V. The Majority Analysis With Regard To the Security Guard Issue Ignores the Problem of Delegation
This case is an example of an alarming trend in municipal government whereby cash-strapped cities and counties have discovered that they can effectively shift the costs of police protection from the public to private parties. The delegation issue has, however, not been briefed. I would therefore note that the majority opinion cannot be read to endorse this trend. The issue remains open for exploration in a future case.
VI. The Majority Analysis With Regard To the Curfew Issue Is Not Supported by the Evidence
The majority takes the trial judge to task for “impermissible fact-finding” when he concluded that there was no evidence the school-hours curfew bears any relationship to public safety. For what it is worth, on that narrow point the trial court was right. There is no evidence that any of the crimes took place during school hours. Moreover, the only inherently logical nexus (and one not even attempted by the majority) between being patronized by students playing hooky and gang violence is at best a weak one, i.e., that kids who play hooky are more likely to be gang members than kids who don’t, but that is at best speculation given this record (the difference may be slight indeed).
*460Given this (lack of evidence), I think the trial court was right. If you believe otherwise, then Disneyland, Knott’s Berry Farm and other amusement parks had better look out. The same paucity of evidence which the majority use today to justify the curfew could be used to impose one at any amusement park or business where a sizable part of the customer base are minors.
VII. Conclusion
The majority opinion represents a sad day in the history of civil liberties. They see no infringement on privacy when a video camera is, literally, looting over your shoulder while you are surfing the Internet.
Constitutional freedoms are most fragile at the local level. If a bill were introduced in Congress to require video surveillance in cybercafes, you would hear about it in no uncertain terms on the op ed pages of most major newspapers. But because this case is confined to Garden Grove and most affluent people already have computer access to the Internet (though not, usually, high speech access), the majority reason, “what’s the big deal?”
Here’s the big deal. This is the way Constitutional rights are lost. Not in the thunder of a tyrant’s edict, but in the soft judicial whispers of deference.
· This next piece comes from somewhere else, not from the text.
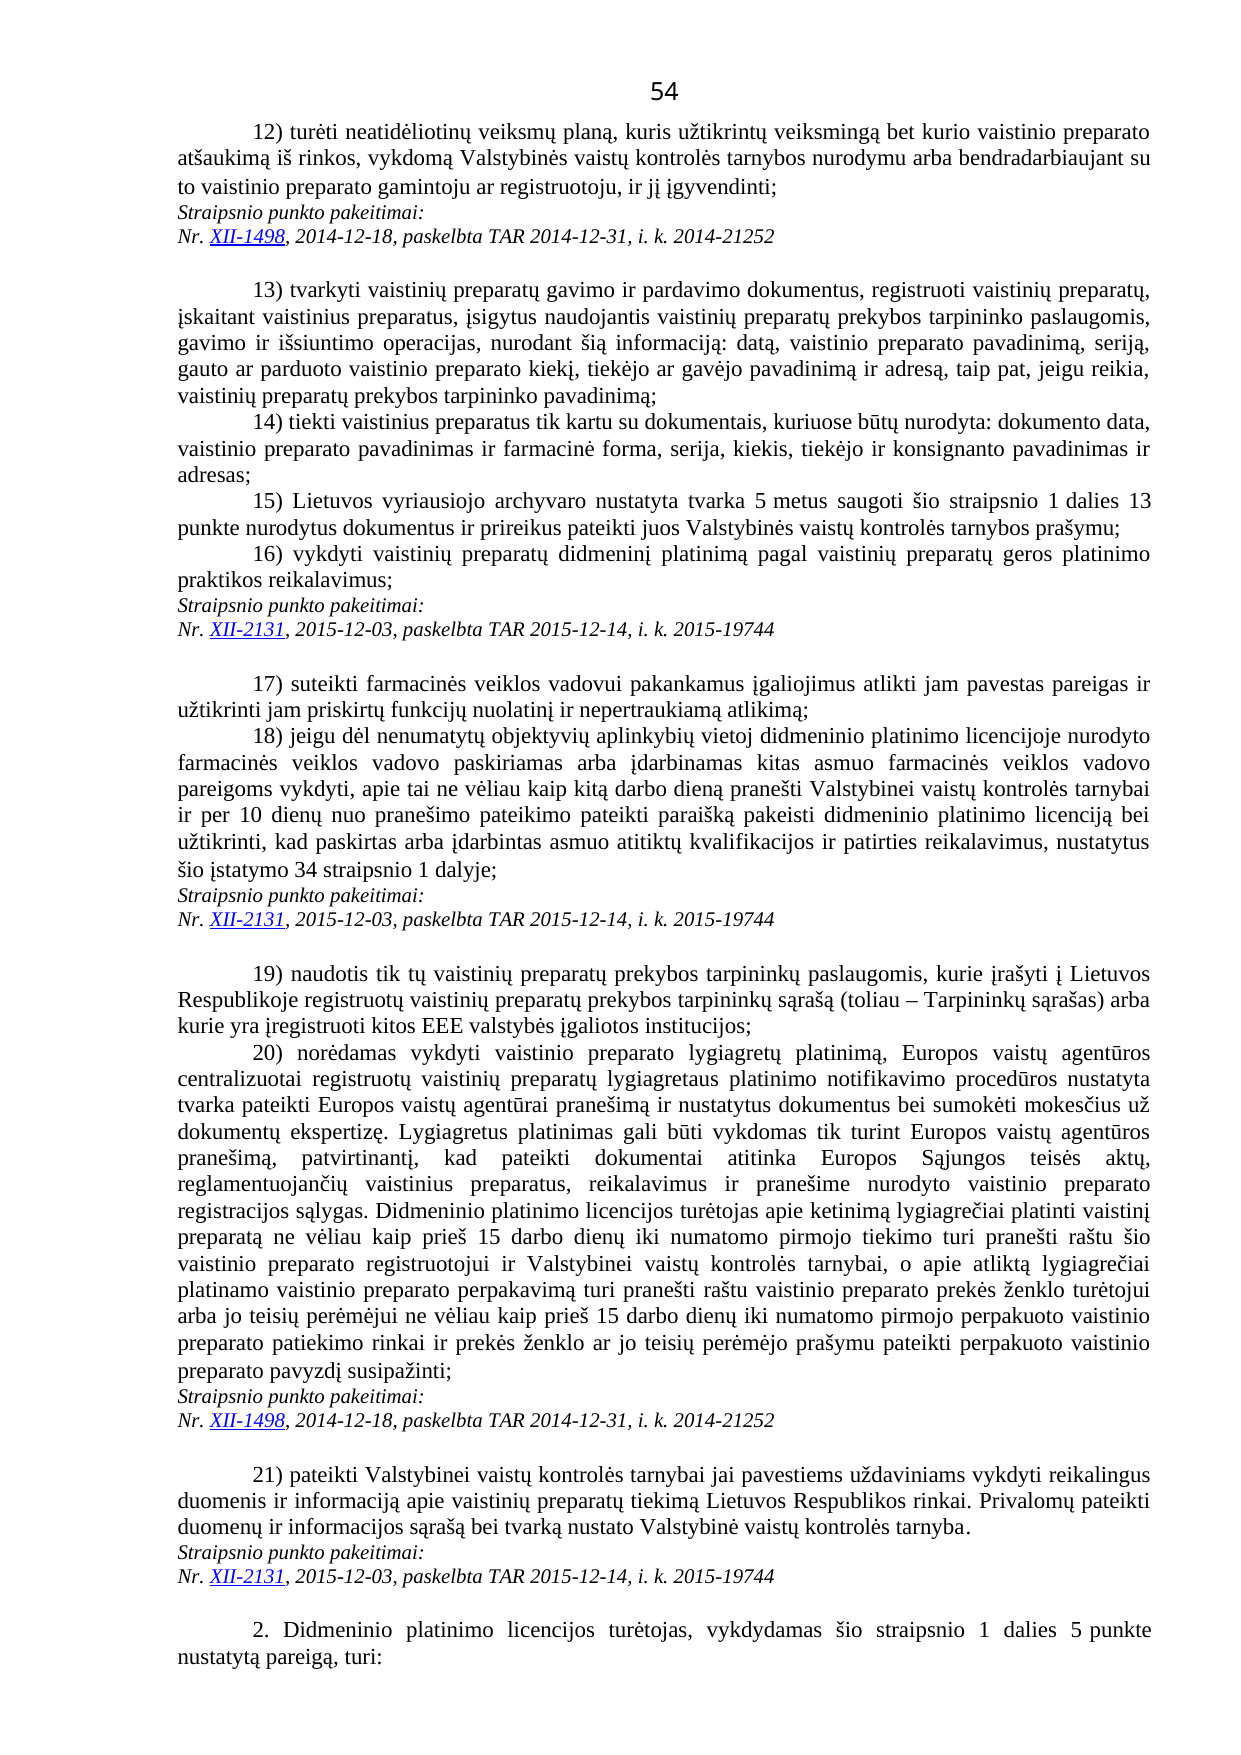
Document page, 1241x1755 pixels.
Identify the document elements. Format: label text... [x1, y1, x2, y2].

Inaccurate metaphor? (See State v. Costin (1998) 168 Vt. 175, 183 [720 A.2d 866, 871] (dis. opn. of Johnson, J.).) Readers who contemplate the governmentally required installation of video cameras behind them while they operate a computer can decide for themselves whether today’s decision doesn’t take us much closer than we already are to a “Big Brother” society.
It will not do, as the majority reason, to say that this case has nothing to do with privacy because the video cameras will not necessarily record screen images and no one has any privacy interest whilst visiting a retail establishment. Even in the most mundane retail establishment no one would think of putting a video camera in the public restrooms. To the degree that Tily B., Inc. v. City of Newport Beach (1998) 69 Cal.App.4th 1, 24 [81 Cal.Rptr.2d 6] is taken out of context and read for the overbroad, blanket, and when you think about it, frightening proposition that there is no privacy right at all in a public restroom, even in the toilet stalls, I disassociate myself from the opinion. And I doubt that the other member of the Tily B. panel, the late Justice Thomas Crosby, would go along with the proposition either.
Except in footnotes in response to this dissent.
For some reason Irvine is not listed. For some reason Monterey Park is.